Goal of the exercise: Reproduce verbatim the lines that begin at the one containing "Where $d$ is" and end with the one containing "## History report", including both.

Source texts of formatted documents
╔══
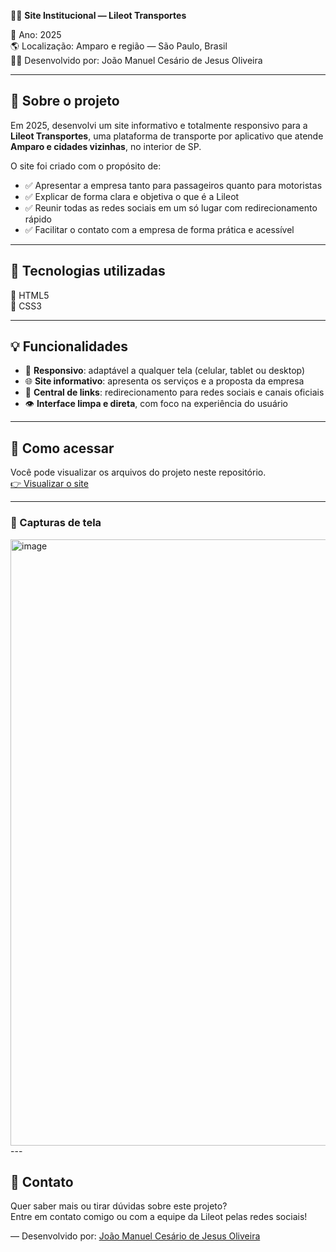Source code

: 🚗💨 **Site Institucional — Lileot Transportes**

📅 Ano: 2025  
🌎 Localização: Amparo e região — São Paulo, Brasil  
🧑‍💻 Desenvolvido por: João Manuel Cesário de Jesus Oliveira  

---

## 📌 Sobre o projeto

Em 2025, desenvolvi um site informativo e totalmente responsivo para a **Lileot Transportes**, uma plataforma de transporte por aplicativo que atende **Amparo e cidades vizinhas**, no interior de SP.

O site foi criado com o propósito de:
- ✅ Apresentar a empresa tanto para passageiros quanto para motoristas
- ✅ Explicar de forma clara e objetiva o que é a Lileot
- ✅ Reunir todas as redes sociais em um só lugar com redirecionamento rápido
- ✅ Facilitar o contato com a empresa de forma prática e acessível

---

## 🧰 Tecnologias utilizadas
🔵 HTML5  
🔵 CSS3  

---

## 💡 Funcionalidades

- 📱 **Responsivo**: adaptável a qualquer tela (celular, tablet ou desktop)  
- 🌐 **Site informativo**: apresenta os serviços e a proposta da empresa  
- 🔗 **Central de links**: redirecionamento para redes sociais e canais oficiais  
- 👁️ **Interface limpa e direta**, com foco na experiência do usuário  

---

## 📂 Como acessar

Você pode visualizar os arquivos do projeto neste repositório.  
[👉 Visualizar o site](https://lileottransorte.github.io/Lileot)

---

### 📸 Capturas de tela

<img width="1865" height="970" alt="image" src="https://github.com/user-attachments/assets/c8649788-060e-4dc7-8d45-b5aa29eee6f3" />
---

## 📣 Contato

Quer saber mais ou tirar dúvidas sobre este projeto?  
Entre em contato comigo ou com a equipe da Lileot pelas redes sociais!  

—
Desenvolvido por: [João Manuel Cesário de Jesus Oliveira](#)
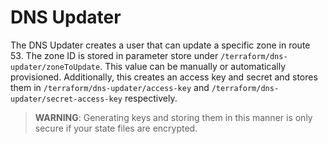 # DNS Updater

The DNS Updater creates a user that can update a specific zone in route 53. The zone ID is stored in parameter store under `/terraform/dns-updater/zoneToUpdate`. This value can be manually or automatically provisioned. Additionally, this creates an access key and secret and stores them in `/terraform/dns-updater/access-key` and `/terraform/dns-updater/secret-access-key` respectively. 

> **WARNING**: Generating keys and storing them in this manner is only secure if your state files are encrypted. 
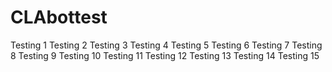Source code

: # CLAbottest
Testing 1
Testing 2
Testing 3
Testing 4
Testing 5
Testing 6
Testing 7
Testing 8
Testing 9
Testing 10
Testing 11
Testing 12
Testing 13
Testing 14
Testing 15

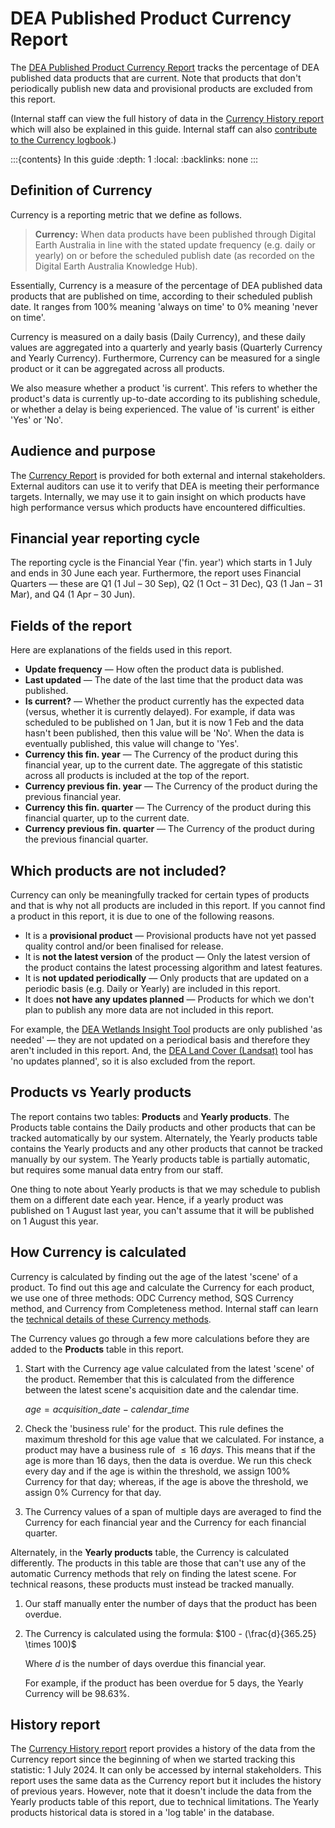 # DEA Published Product Currency Report


The [DEA Published Product Currency Report][CurrencyReport] tracks the percentage of DEA published data products that are current. Note that products that don't periodically publish new data and provisional products are excluded from this report.

(Internal staff can view the full history of data in the [Currency History report][HistoryReport] which will also be explained in this guide. Internal staff can also [contribute to the Currency logbook][CurrencyLogbook].)

:::{contents} In this guide
:depth: 1
:local:
:backlinks: none
:::

## Definition of Currency

Currency is a reporting metric that we define as follows.

> **Currency:** When data products have been published through Digital Earth Australia in line with the stated update frequency (e.g. daily or yearly) on or before the scheduled publish date (as recorded on the Digital Earth Australia Knowledge Hub).

Essentially, Currency is a measure of the percentage of DEA published data products that are published on time, according to their scheduled publish date. It ranges from 100% meaning 'always on time' to 0% meaning 'never on time'.

Currency is measured on a daily basis (Daily Currency), and these daily values are aggregated into a quarterly and yearly basis (Quarterly Currency and Yearly Currency). Furthermore, Currency can be measured for a single product or it can be aggregated across all products.

We also measure whether a product 'is current'. This refers to whether the product's data is currently up-to-date according to its publishing schedule, or whether a delay is being experienced. The value of 'is current' is either 'Yes' or 'No'.

## Audience and purpose

The [Currency Report][CurrencyReport] is provided for both external and internal stakeholders. External auditors can use it to verify that DEA is meeting their performance targets. Internally, we may use it to gain insight on which products have high performance versus which products have encountered difficulties.

## Financial year reporting cycle

The reporting cycle is the Financial Year ('fin. year') which starts in 1 July and ends in 30 June each year. Furthermore, the report uses Financial Quarters &mdash; these are Q1 (1 Jul &ndash; 30 Sep), Q2 (1 Oct &ndash; 31 Dec), Q3 (1 Jan &ndash; 31 Mar), and Q4 (1 Apr &ndash; 30 Jun).

## Fields of the report

Here are explanations of the fields used in this report.

* **Update frequency** &mdash; How often the product data is published.
* **Last updated** &mdash; The date of the last time that the product data was published.
* **Is current?** &mdash; Whether the product currently has the expected data (versus, whether it is currently delayed). For example, if data was scheduled to be published on 1 Jan, but it is now 1 Feb and the data hasn't been published, then this value will be 'No'. When the data is eventually published, this value will change to 'Yes'.
* **Currency this fin. year** &mdash; The Currency of the product during this financial year, up to the current date. The aggregate of this statistic across all products is included at the top of the report.
* **Currency previous fin. year** &mdash; The Currency of the product during the previous financial year.
* **Currency this fin. quarter** &mdash; The Currency of the product during this financial quarter, up to the current date.
* **Currency previous fin. quarter** &mdash; The Currency of the product during the previous financial quarter.

## Which products are not included?

Currency can only be meaningfully tracked for certain types of products and that is why not all products are included in this report. If you cannot find a product in this report, it is due to one of the following reasons.

* It is a **provisional product** &mdash; Provisional products have not yet passed quality control and/or been finalised for release.
* It is **not the latest version** of the product &mdash; Only the latest version of the product contains the latest processing algorithm and latest features.
* It is **not updated periodically** &mdash; Only products that are updated on a periodic basis (e.g. Daily or Yearly) are included in this report.
* It does **not have any updates planned** &mdash; Products for which we don't plan to publish any more data are not included in this report.

For example, the [DEA Wetlands Insight Tool][WetlandsInsight] products are only published 'as needed' &mdash; they are not updated on a periodical basis and therefore they aren't included in this report. And, the [DEA Land Cover (Landsat)][LandCover] tool has 'no updates planned', so it is also excluded from the report.

[WetlandsInsight]: https://knowledge.dea.ga.gov.au/data/category/dea-wetlands-insight-tool/
[LandCover]: https://knowledge.dea.ga.gov.au/data/product/dea-land-cover-landsat/

## Products vs Yearly products

The report contains two tables: **Products** and **Yearly products**. The Products table contains the Daily products and other products that can be tracked automatically by our system. Alternately, the Yearly products table contains the Yearly products and any other products that cannot be tracked manually by our system. The Yearly products table is partially automatic, but requires some manual data entry from our staff.

One thing to note about Yearly products is that we may schedule to publish them on a different date each year. Hence, if a yearly product was published on 1 August last year, you can't assume that it will be published on 1 August this year.

## How Currency is calculated

Currency is calculated by finding out the age of the latest 'scene' of a product. To find out this age and calculate the Currency for each product, we use one of three methods: ODC Currency method, SQS Currency method, and Currency from Completeness method. Internal staff can learn the [technical details of these Currency methods][CurrencyInternalDoc].

The Currency values go through a few more calculations before they are added to the **Products** table in this report.

1. Start with the Currency age value calculated from the latest 'scene' of the product. Remember that this is calculated from the difference between the latest scene's acquisition date and the calendar time.

    $age = acquisition\_date - calendar\_time$

1. Check the 'business rule' for the product. This rule defines the maximum threshold for this age value that we calculated. For instance, a product may have a business rule of $\leq 16\ days$. This means that if the age is more than 16 days, then the data is overdue. We run this check every day and if the age is within the threshold, we assign 100% Currency for that day; whereas, if the age is above the threshold, we assign 0% Currency for that day.
1. The Currency values of a span of multiple days are averaged to find the Currency for each financial year and the Currency for each financial quarter.

Alternately, in the **Yearly products** table, the Currency is calculated differently. The products in this table are those that can't use any of the automatic Currency methods that rely on finding the latest scene. For technical reasons, these products must instead be tracked manually.

1. Our staff manually enter the number of days that the product has been overdue. <!-- TODO update this section when the way we calculate these is changed -->
1. The Currency is calculated using the formula:
    $100 - (\frac{d}{365.25} \times 100)$

    Where $d$ is the number of days overdue this financial year.

    For example, if the product has been overdue for 5 days, the Yearly Currency will be 98.63%.

## History report

The [Currency History report][CurrencyReport] report provides a history of the data from the Currency report since the beginning of when we started tracking this statistic: 1 July 2024. It can only be accessed by internal stakeholders. This report uses the same data as the Currency report but it includes the history of previous years. However, note that it doesn't include the data from the Yearly products table of this report, due to technical limitations. The Yearly products historical data is stored in a 'log table' in the database.

[CurrencyReport]: https://mgmt.sandbox.dea.ga.gov.au/public-dashboards/d22241dbfca54b1fa9f73938ef26e645?orgId=1
[HistoryReport]: https://mgmt.sandbox.dea.ga.gov.au/d/c1674b20-8c8a-4d90-aef2-02796275cf2b/4e57919d-fc9d-59d7-9bd1-aa61d41bcb92?orgId=1
[CurrencyInternalDoc]: https://docs.dev.dea.ga.gov.au/internal_services/reporting-systems/etls/currency.html
[CurrencyLogbook]: https://docs.dev.dea.ga.gov.au/internal_services/reporting-systems/etls/currency_logbook.html#currency-report-logbook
╚══
The answer:
    Where $d$ is the number of days overdue this financial year.

    For example, if the product has been overdue for 5 days, the Yearly Currency will be 98.63%.

## History report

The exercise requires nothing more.